(INSTRUCTIONS TO FOLLOW): The answer should be a faithful retyping of the records that follow, pictures excluded.

/---

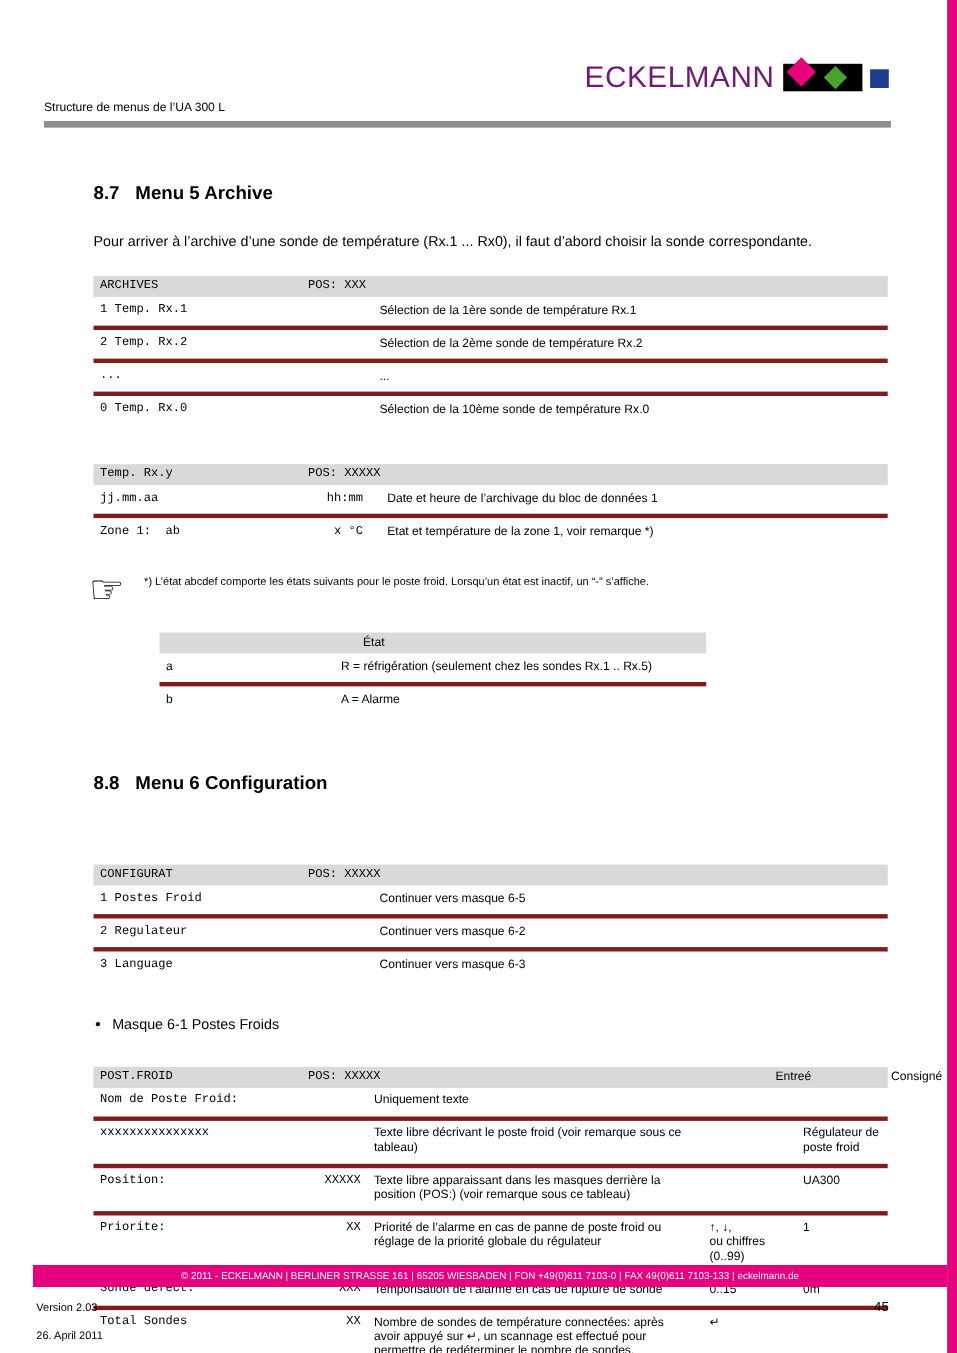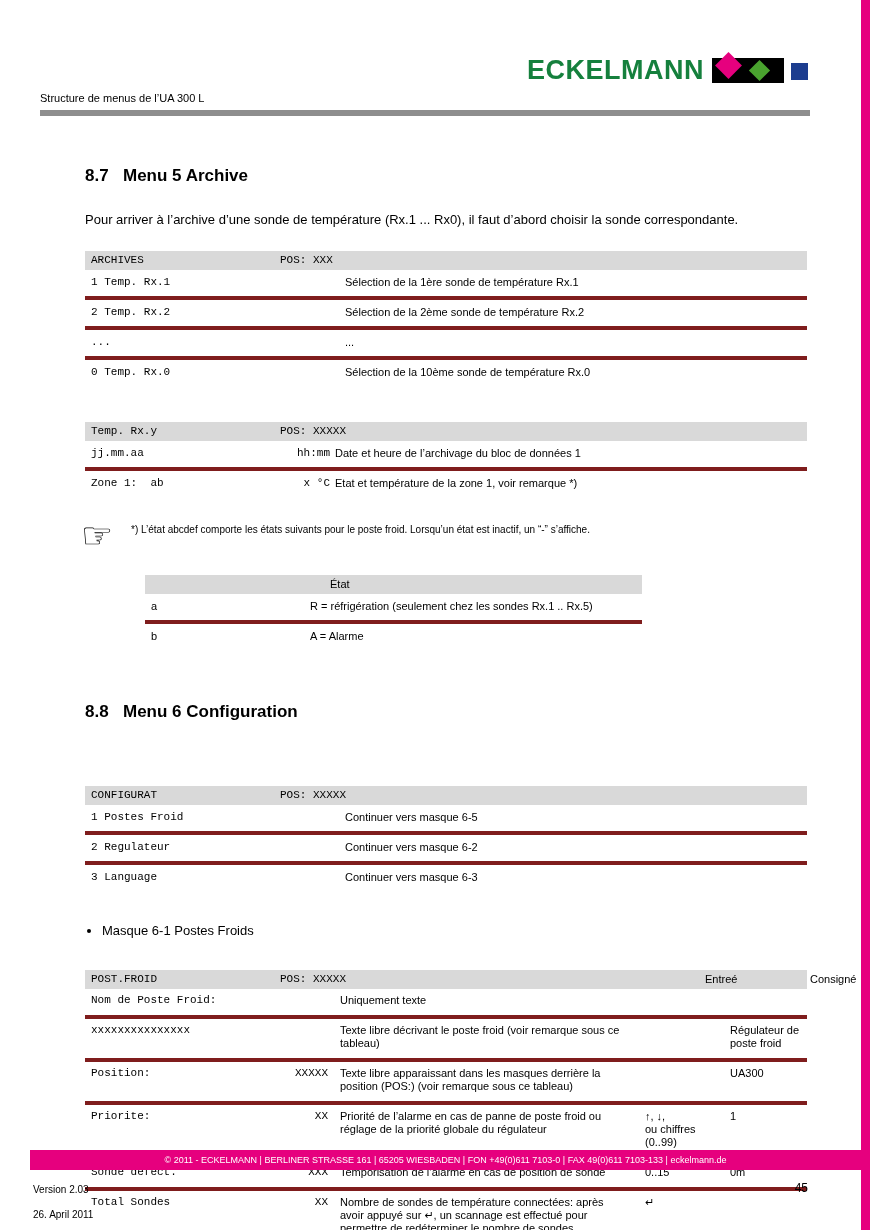--- a/index.html
+++ b/index.html
@@ -10,21 +10,21 @@
     font-family: "Liberation Sans", sans-serif;
     color: #000;
   }
   .page { position: relative; width: 870px; height: 1230px; overflow: hidden; background: #fff; }
 
   
   .edge-strip { position: absolute; top: 0; right: 0; width: 9px; height: 100%; background: #e6007e; }
 
   
   .logo { position: absolute; top: 54px; right: 58px; display: flex; align-items: center; gap: 8px; }
-  .logo-text { font-size: 27px; font-weight: bold; letter-spacing: 0.5px; color: #15803d; }
+  .logo-text { font-size: 27px; font-weight: normal; letter-spacing: 0.5px; color: #701a75; }
   .logo-mark { position: relative; width: 100px; height: 33px; display: inline-block; }
   .lm-box { position: absolute; left: 0; top: 4px; width: 72px; height: 25px; background: #000; }
   .lm-d { position: absolute; transform: rotate(45deg); }
   .lm-magenta { left: 7px; top: 2px; width: 19px; height: 19px; background: #e6007e; }
   .lm-green { left: 40px; top: 9px; width: 15px; height: 15px; background: #4aa32f; }
   .lm-blue { position: absolute; left: 79px; top: 9px; width: 17px; height: 17px; background: #1c3d8f; }
 
   .breadcrumb { margin: 0; position: absolute; top: 92px; left: 40px; font-size: 11px; }
   .header-rule { position: absolute; top: 110px; left: 40px; width: 770px; height: 6px; background: #8e8e8e; }
 
@@ -38,21 +38,21 @@
 
   
   .ttable { margin-top: 24px; width: 722px; font-size: 11px; }
   .thead { background: #d9d9d9; height: 19px; line-height: 19px; display: grid; gap: 20px; }
   .cols-h2 { grid-template-columns: 175px 1fr; }
   .trow { display: grid; padding: 6px 0 7px 0; align-items: start; }
   .trow + .trow { border-top: 4px solid #7f1d1d; }
   .cols-r2 { grid-template-columns: 260px 1fr; }
   .cols-r3 { grid-template-columns: 175px 70px 1fr; }
   .cols-r3 .cell-val { text-align: right; }
-  .cols-r3 .cell-desc { padding-left: 5px; }
+  .cols-r3 .cell-desc { padding-left: 22px; }
   .mono { font-family: "Liberation Mono", monospace; white-space: pre; }
   .pad-l { padding-left: 6px; }
   .cell-desc { line-height: 13px; }
 
   
   .etat-table { width: 497px; margin-left: 60px; margin-top: 22px; }
   .cols-etat { grid-template-columns: 165px 1fr; }
   .etat-table .thead { font-family: "Liberation Sans", sans-serif; }
 
   
@@ -222,21 +222,21 @@
         <span class="mono cell-val5">XX</span>
         <span class="cell-desc5">Priorité de l’alarme en cas de panne de poste froid ou réglage de la priorité globale du régulateur</span>
         <span class="cell-entree">↑, ↓,
 ou chiffres
 (0..99)</span>
         <span class="cell-consigne">1</span>
       </div>
       <div class="trow cols-r5">
         <span class="mono pad-l">Sonde defect.</span>
         <span class="mono cell-val5">XXX</span>
-        <span class="cell-desc5">Temporisation de l’alarme en cas de position de sonde</span>
+        <span class="cell-desc5">Temporisation de l’alarme en cas de rupture de sonde</span>
         <span class="cell-entree">0..15</span>
         <span class="cell-consigne">0m</span>
       </div>
       <div class="trow cols-r5">
         <span class="mono pad-l">Total Sondes</span>
         <span class="mono cell-val5">XX</span>
         <span class="cell-desc5">Nombre de sondes de température connectées: après avoir appuyé sur ↵, un scannage est effectué pour permettre de redéterminer le nombre de sondes.</span>
         <span class="cell-entree">↵</span>
         <span class="cell-consigne"></span>
       </div>

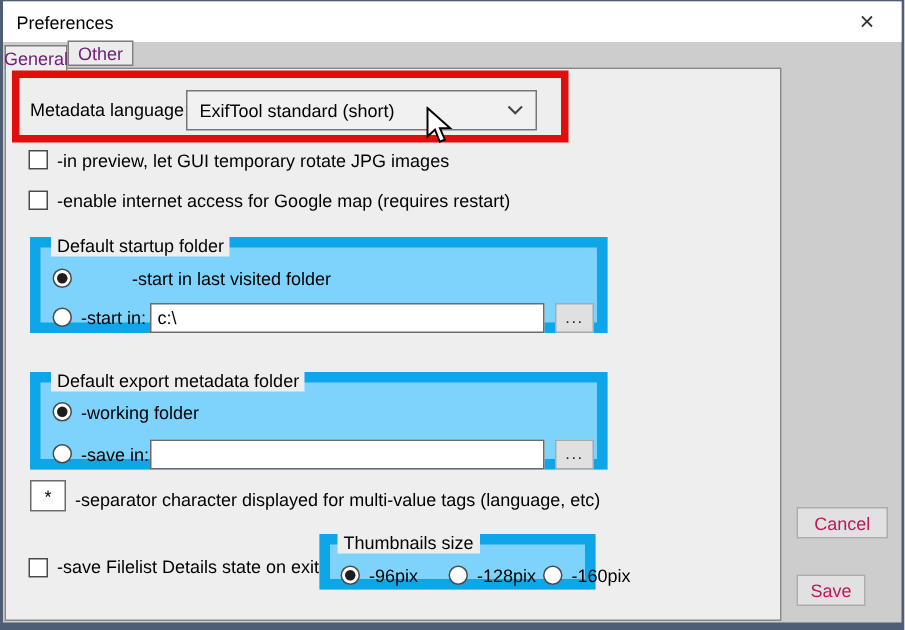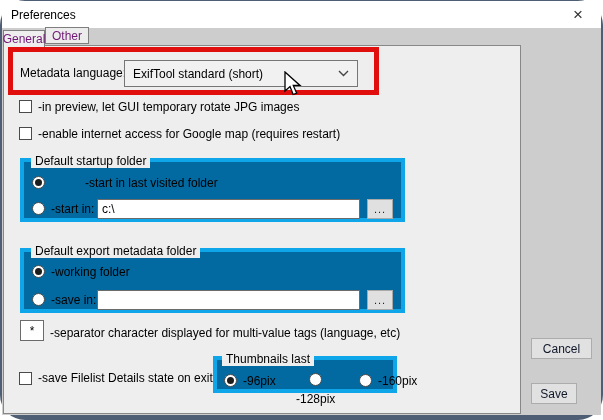--- a/index.html
+++ b/index.html
@@ -1,21 +1,21 @@
 <!DOCTYPE html>
 <html><head>
 <meta charset="utf-8">
 <style>
   * { box-sizing: border-box; margin: 0; padding: 0; }
   body {
     width: 603px; height: 420px; overflow: hidden;
     font-family: "Liberation Sans", sans-serif;
     -webkit-font-smoothing: antialiased;
   }
-  .dialog { position: relative; width: 603px; height: 420px; background: #4e5e74; border-radius: 25px; }
+  .dialog { position: relative; width: 603px; height: 420px; background: #4e5e74; }
   .inner  { position: absolute; left: 2px; top: 1px; width: 599px; height: 414px; background: #cdcdcd; }
 
   .titlebar { position: absolute; left: 2px; top: 1px; width: 599px; height: 27px; background: #ffffff; }
   .title    { position: absolute; left: 9px; top: 7px; font-size: 12px; color: #000; }
   .close-btn{ position: absolute; top: 2px; right: 8px; width: 30px; height: 23px;
               display: flex; align-items: center; justify-content: center;
               font-size: 17px; font-weight: 300; color: #333; cursor: default; }
 
   .tab { position: absolute; font-size: 12px; color: #701a75;
          display: flex; align-items: center; justify-content: center;
@@ -39,31 +39,31 @@
 
   .cursor-icon { left: 283px; top: 71px; z-index: 7; }
 
   .check-row, .radio-row { display: flex; align-items: center; gap: 6px; height: 15px; }
   .checkbox { width: 13px; height: 13px; background: #fff; border: 1px solid #4a4a4a; flex: 0 0 auto; }
   .radio    { width: 13px; height: 13px; background: #fff; border: 1px solid #4a4a4a;
               border-radius: 50%; flex: 0 0 auto; position: relative; }
   .radio.selected::after { content: ""; position: absolute; left: 2px; top: 2px;
               width: 7px; height: 7px; border-radius: 50%; background: #1d1d1d; }
 
-  .groupbox { border: 4px solid #0ea5e9; background: #0369a1; }
+  .groupbox { border: 7px solid #0ea5e9; background: #7dd3fc; }
   .group-legend { position: absolute; top: -8px; left: 7px; background: #eeeeee;
                   padding: 0 4px; font-size: 12px; white-space: nowrap; }
 
   .field  { background: #fff; border: 1px solid #6b6b6b; font-size: 12px;
             padding: 1px 4px; font-family: "Liberation Sans", sans-serif; }
   .browse { background: #e0e0e0; border: 1px solid #a9a9a9; font-size: 11px;
             color: #222; text-align: center; letter-spacing: 1px; line-height: 1; }
 
   .push-btn { background: #e1e1e1; border: 1px solid #acacac; font-size: 12px;
-              color: #0f172a; display: flex; align-items: center; justify-content: center;
+              color: #be185d; display: flex; align-items: center; justify-content: center;
               font-family: "Liberation Sans", sans-serif; }
 </style>
 </head>
 <body>
 
 <div class="dialog">
   <div class="inner"></div>
 
   <div class="titlebar">
     <span class="title">Preferences</span>
@@ -134,26 +134,26 @@
 
   <input class="abs field" style="left: 20px; top: 320px; width: 24px; height: 21px; text-align: center; z-index: 5;" value="*">
   <span class="abs lbl" style="left:50px; top:326px; z-index:5;">-separator character displayed for multi-value tags (language, etc)</span>
 
   <div class="abs check-row" style="left:19px; top:370px; z-index:5;align-items:flex-end;">
     <span class="checkbox"></span>
     <span class="lbl">-save Filelist Details state on exit</span>
   </div>
 
   <div class="abs groupbox" style="left:213px; top:356px; width:184px; height:37px; z-index:5;">
-    <span class="group-legend" style="left:5px;">Thumbnails last</span>
+    <span class="group-legend" style="left:5px;">Thumbnails size</span>
     <div class="abs radio-row" style="left:7px; top:13px;">
       <span class="radio selected"></span>
       <span class="lbl">-96pix</span>
     </div>
-    <div class="abs radio-row" style="left:79px; top:13px;flex-direction:column;">
+    <div class="abs radio-row" style="left:79px; top:13px;">
       <span class="radio"></span>
       <span class="lbl">-128pix</span>
     </div>
     <div class="abs radio-row" style="left:142px; top:13px;">
       <span class="radio"></span>
       <span class="lbl">-160pix</span>
     </div>
   </div>
 
   <button class="abs push-btn" style="left:531px; top:338px; width:61px; height:21px;">Cancel</button>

\---

(OUTPUT BELOW):
--- a/index.html
+++ b/index.html
@@ -10,21 +10,21 @@
     font-family: "Liberation Sans", sans-serif;
     color: #000;
   }
   .page { position: relative; width: 870px; height: 1230px; overflow: hidden; background: #fff; }
 
   
   .edge-strip { position: absolute; top: 0; right: 0; width: 9px; height: 100%; background: #e6007e; }
 
   
   .logo { position: absolute; top: 54px; right: 58px; display: flex; align-items: center; gap: 8px; }
-  .logo-text { font-size: 27px; font-weight: bold; letter-spacing: 0.5px; color: #15803d; }
+  .logo-text { font-size: 27px; font-weight: normal; letter-spacing: 0.5px; color: #701a75; }
   .logo-mark { position: relative; width: 100px; height: 33px; display: inline-block; }
   .lm-box { position: absolute; left: 0; top: 4px; width: 72px; height: 25px; background: #000; }
   .lm-d { position: absolute; transform: rotate(45deg); }
   .lm-magenta { left: 7px; top: 2px; width: 19px; height: 19px; background: #e6007e; }
   .lm-green { left: 40px; top: 9px; width: 15px; height: 15px; background: #4aa32f; }
   .lm-blue { position: absolute; left: 79px; top: 9px; width: 17px; height: 17px; background: #1c3d8f; }
 
   .breadcrumb { margin: 0; position: absolute; top: 92px; left: 40px; font-size: 11px; }
   .header-rule { position: absolute; top: 110px; left: 40px; width: 770px; height: 6px; background: #8e8e8e; }
 
@@ -38,21 +38,21 @@
 
   
   .ttable { margin-top: 24px; width: 722px; font-size: 11px; }
   .thead { background: #d9d9d9; height: 19px; line-height: 19px; display: grid; gap: 20px; }
   .cols-h2 { grid-template-columns: 175px 1fr; }
   .trow { display: grid; padding: 6px 0 7px 0; align-items: start; }
   .trow + .trow { border-top: 4px solid #7f1d1d; }
   .cols-r2 { grid-template-columns: 260px 1fr; }
   .cols-r3 { grid-template-columns: 175px 70px 1fr; }
   .cols-r3 .cell-val { text-align: right; }
-  .cols-r3 .cell-desc { padding-left: 5px; }
+  .cols-r3 .cell-desc { padding-left: 22px; }
   .mono { font-family: "Liberation Mono", monospace; white-space: pre; }
   .pad-l { padding-left: 6px; }
   .cell-desc { line-height: 13px; }
 
   
   .etat-table { width: 497px; margin-left: 60px; margin-top: 22px; }
   .cols-etat { grid-template-columns: 165px 1fr; }
   .etat-table .thead { font-family: "Liberation Sans", sans-serif; }
 
   
@@ -222,21 +222,21 @@
         <span class="mono cell-val5">XX</span>
         <span class="cell-desc5">Priorité de l’alarme en cas de panne de poste froid ou réglage de la priorité globale du régulateur</span>
         <span class="cell-entree">↑, ↓,
 ou chiffres
 (0..99)</span>
         <span class="cell-consigne">1</span>
       </div>
       <div class="trow cols-r5">
         <span class="mono pad-l">Sonde defect.</span>
         <span class="mono cell-val5">XXX</span>
-        <span class="cell-desc5">Temporisation de l’alarme en cas de position de sonde</span>
+        <span class="cell-desc5">Temporisation de l’alarme en cas de rupture de sonde</span>
         <span class="cell-entree">0..15</span>
         <span class="cell-consigne">0m</span>
       </div>
       <div class="trow cols-r5">
         <span class="mono pad-l">Total Sondes</span>
         <span class="mono cell-val5">XX</span>
         <span class="cell-desc5">Nombre de sondes de température connectées: après avoir appuyé sur ↵, un scannage est effectué pour permettre de redéterminer le nombre de sondes.</span>
         <span class="cell-entree">↵</span>
         <span class="cell-consigne"></span>
       </div>

--- a/index.html
+++ b/index.html
@@ -1,21 +1,21 @@
 <!DOCTYPE html>
 <html><head>
 <meta charset="utf-8">
 <style>
   * { box-sizing: border-box; margin: 0; padding: 0; }
   body {
     width: 603px; height: 420px; overflow: hidden;
     font-family: "Liberation Sans", sans-serif;
     -webkit-font-smoothing: antialiased;
   }
-  .dialog { position: relative; width: 603px; height: 420px; background: #4e5e74; border-radius: 25px; }
+  .dialog { position: relative; width: 603px; height: 420px; background: #4e5e74; }
   .inner  { position: absolute; left: 2px; top: 1px; width: 599px; height: 414px; background: #cdcdcd; }
 
   .titlebar { position: absolute; left: 2px; top: 1px; width: 599px; height: 27px; background: #ffffff; }
   .title    { position: absolute; left: 9px; top: 7px; font-size: 12px; color: #000; }
   .close-btn{ position: absolute; top: 2px; right: 8px; width: 30px; height: 23px;
               display: flex; align-items: center; justify-content: center;
               font-size: 17px; font-weight: 300; color: #333; cursor: default; }
 
   .tab { position: absolute; font-size: 12px; color: #701a75;
          display: flex; align-items: center; justify-content: center;
@@ -39,31 +39,31 @@
 
   .cursor-icon { left: 283px; top: 71px; z-index: 7; }
 
   .check-row, .radio-row { display: flex; align-items: center; gap: 6px; height: 15px; }
   .checkbox { width: 13px; height: 13px; background: #fff; border: 1px solid #4a4a4a; flex: 0 0 auto; }
   .radio    { width: 13px; height: 13px; background: #fff; border: 1px solid #4a4a4a;
               border-radius: 50%; flex: 0 0 auto; position: relative; }
   .radio.selected::after { content: ""; position: absolute; left: 2px; top: 2px;
               width: 7px; height: 7px; border-radius: 50%; background: #1d1d1d; }
 
-  .groupbox { border: 4px solid #0ea5e9; background: #0369a1; }
+  .groupbox { border: 7px solid #0ea5e9; background: #7dd3fc; }
   .group-legend { position: absolute; top: -8px; left: 7px; background: #eeeeee;
                   padding: 0 4px; font-size: 12px; white-space: nowrap; }
 
   .field  { background: #fff; border: 1px solid #6b6b6b; font-size: 12px;
             padding: 1px 4px; font-family: "Liberation Sans", sans-serif; }
   .browse { background: #e0e0e0; border: 1px solid #a9a9a9; font-size: 11px;
             color: #222; text-align: center; letter-spacing: 1px; line-height: 1; }
 
   .push-btn { background: #e1e1e1; border: 1px solid #acacac; font-size: 12px;
-              color: #0f172a; display: flex; align-items: center; justify-content: center;
+              color: #be185d; display: flex; align-items: center; justify-content: center;
               font-family: "Liberation Sans", sans-serif; }
 </style>
 </head>
 <body>
 
 <div class="dialog">
   <div class="inner"></div>
 
   <div class="titlebar">
     <span class="title">Preferences</span>
@@ -134,26 +134,26 @@
 
   <input class="abs field" style="left: 20px; top: 320px; width: 24px; height: 21px; text-align: center; z-index: 5;" value="*">
   <span class="abs lbl" style="left:50px; top:326px; z-index:5;">-separator character displayed for multi-value tags (language, etc)</span>
 
   <div class="abs check-row" style="left:19px; top:370px; z-index:5;align-items:flex-end;">
     <span class="checkbox"></span>
     <span class="lbl">-save Filelist Details state on exit</span>
   </div>
 
   <div class="abs groupbox" style="left:213px; top:356px; width:184px; height:37px; z-index:5;">
-    <span class="group-legend" style="left:5px;">Thumbnails last</span>
+    <span class="group-legend" style="left:5px;">Thumbnails size</span>
     <div class="abs radio-row" style="left:7px; top:13px;">
       <span class="radio selected"></span>
       <span class="lbl">-96pix</span>
     </div>
-    <div class="abs radio-row" style="left:79px; top:13px;flex-direction:column;">
+    <div class="abs radio-row" style="left:79px; top:13px;">
       <span class="radio"></span>
       <span class="lbl">-128pix</span>
     </div>
     <div class="abs radio-row" style="left:142px; top:13px;">
       <span class="radio"></span>
       <span class="lbl">-160pix</span>
     </div>
   </div>
 
   <button class="abs push-btn" style="left:531px; top:338px; width:61px; height:21px;">Cancel</button>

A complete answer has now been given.